Transportation — Dispatchers Denied Overtime
Martin Resource Management Corporation and Martin Transport, Inc. | Dispatchers | Kilgore, Texas
Buenker Law filed a federal lawsuit against Martin Resource Management Corporation and Martin Transport, Inc. on behalf of dispatchers who were paid a salary with no overtime compensation. The plaintiff worked as a dispatcher for the companies’ hydrocarbon transport operations — coordinating the movement of petroleum products across the region — for more than three years. Despite regularly working more than 40 hours per week, he was classified as exempt from overtime and paid no additional compensation for his overtime hours.
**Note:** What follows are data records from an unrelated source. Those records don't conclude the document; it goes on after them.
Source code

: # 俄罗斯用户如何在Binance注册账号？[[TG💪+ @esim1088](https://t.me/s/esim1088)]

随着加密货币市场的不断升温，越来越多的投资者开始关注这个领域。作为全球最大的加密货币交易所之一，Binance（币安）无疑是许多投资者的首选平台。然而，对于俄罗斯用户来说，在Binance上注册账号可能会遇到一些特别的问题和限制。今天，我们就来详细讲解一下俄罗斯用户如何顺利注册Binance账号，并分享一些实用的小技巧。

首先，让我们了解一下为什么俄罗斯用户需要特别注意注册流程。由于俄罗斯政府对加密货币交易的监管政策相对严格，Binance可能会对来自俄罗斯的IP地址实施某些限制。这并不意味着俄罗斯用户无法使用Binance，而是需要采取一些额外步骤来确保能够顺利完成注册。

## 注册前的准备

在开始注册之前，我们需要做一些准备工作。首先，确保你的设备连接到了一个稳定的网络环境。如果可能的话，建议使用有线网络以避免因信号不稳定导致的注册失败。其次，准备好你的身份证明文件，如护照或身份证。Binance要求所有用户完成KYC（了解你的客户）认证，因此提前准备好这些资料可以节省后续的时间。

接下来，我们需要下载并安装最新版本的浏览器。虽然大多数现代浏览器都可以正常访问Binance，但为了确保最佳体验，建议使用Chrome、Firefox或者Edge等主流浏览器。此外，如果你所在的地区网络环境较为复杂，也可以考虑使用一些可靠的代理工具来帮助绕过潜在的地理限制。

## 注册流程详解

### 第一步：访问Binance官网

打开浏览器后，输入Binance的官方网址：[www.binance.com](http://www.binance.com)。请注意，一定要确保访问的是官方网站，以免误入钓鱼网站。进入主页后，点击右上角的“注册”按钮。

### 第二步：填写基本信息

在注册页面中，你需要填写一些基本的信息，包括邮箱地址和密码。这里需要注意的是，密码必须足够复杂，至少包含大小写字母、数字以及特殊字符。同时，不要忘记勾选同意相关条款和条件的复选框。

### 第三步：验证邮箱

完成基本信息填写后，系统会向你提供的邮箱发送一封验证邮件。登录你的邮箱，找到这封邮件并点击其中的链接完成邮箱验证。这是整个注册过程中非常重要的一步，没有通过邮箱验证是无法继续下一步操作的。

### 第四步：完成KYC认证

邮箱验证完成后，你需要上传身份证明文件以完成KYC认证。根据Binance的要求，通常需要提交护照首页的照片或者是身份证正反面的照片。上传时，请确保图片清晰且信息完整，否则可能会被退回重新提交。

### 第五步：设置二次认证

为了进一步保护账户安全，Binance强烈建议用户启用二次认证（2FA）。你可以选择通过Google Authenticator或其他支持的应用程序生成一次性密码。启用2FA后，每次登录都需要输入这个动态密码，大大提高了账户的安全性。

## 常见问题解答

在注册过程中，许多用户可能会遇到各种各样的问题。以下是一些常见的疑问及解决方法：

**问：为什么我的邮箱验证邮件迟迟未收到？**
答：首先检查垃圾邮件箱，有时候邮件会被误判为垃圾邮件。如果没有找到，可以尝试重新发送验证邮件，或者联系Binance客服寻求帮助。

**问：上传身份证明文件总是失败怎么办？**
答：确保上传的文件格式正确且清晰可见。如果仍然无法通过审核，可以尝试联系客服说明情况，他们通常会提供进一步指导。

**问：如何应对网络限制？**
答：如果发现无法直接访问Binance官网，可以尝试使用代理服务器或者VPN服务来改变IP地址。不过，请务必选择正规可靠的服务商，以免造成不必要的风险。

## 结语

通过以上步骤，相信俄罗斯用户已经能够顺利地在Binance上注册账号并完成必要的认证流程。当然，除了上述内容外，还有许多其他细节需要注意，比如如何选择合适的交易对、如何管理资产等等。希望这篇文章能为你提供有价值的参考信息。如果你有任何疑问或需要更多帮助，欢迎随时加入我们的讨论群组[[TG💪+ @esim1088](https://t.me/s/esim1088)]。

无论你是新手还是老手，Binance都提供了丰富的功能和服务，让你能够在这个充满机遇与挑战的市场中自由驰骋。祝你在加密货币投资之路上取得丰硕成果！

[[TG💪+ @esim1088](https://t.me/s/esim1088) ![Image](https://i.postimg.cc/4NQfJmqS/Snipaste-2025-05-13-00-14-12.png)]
Dispatchers do not qualify for the FLSA’s administrative or executive exemptions. Those exemptions require that an employee’s primary duty involve the exercise of discretion and independent judgment with respect to matters of significance — a standard that dispatching work, which involves executing established protocols and communicating between parties, does not typically meet. Paying dispatchers a salary without overtime is a recurring FLSA issue in the oil and gas logistics industry, where long hours are the norm and the salary structure is often used to avoid paying for them.
The lawsuit was filed as a collective action on behalf of all dispatchers employed by the Martin companies in Texas who were paid a salary without overtime during the three-year period prior to filing. The case is pending in federal court in the Eastern District of Texas. A trial date has been set.
Workers in similar situations may have legal rights under the FLSA. The statute of limitations is generally two years — three years if the employer’s conduct was willful. Time limits apply.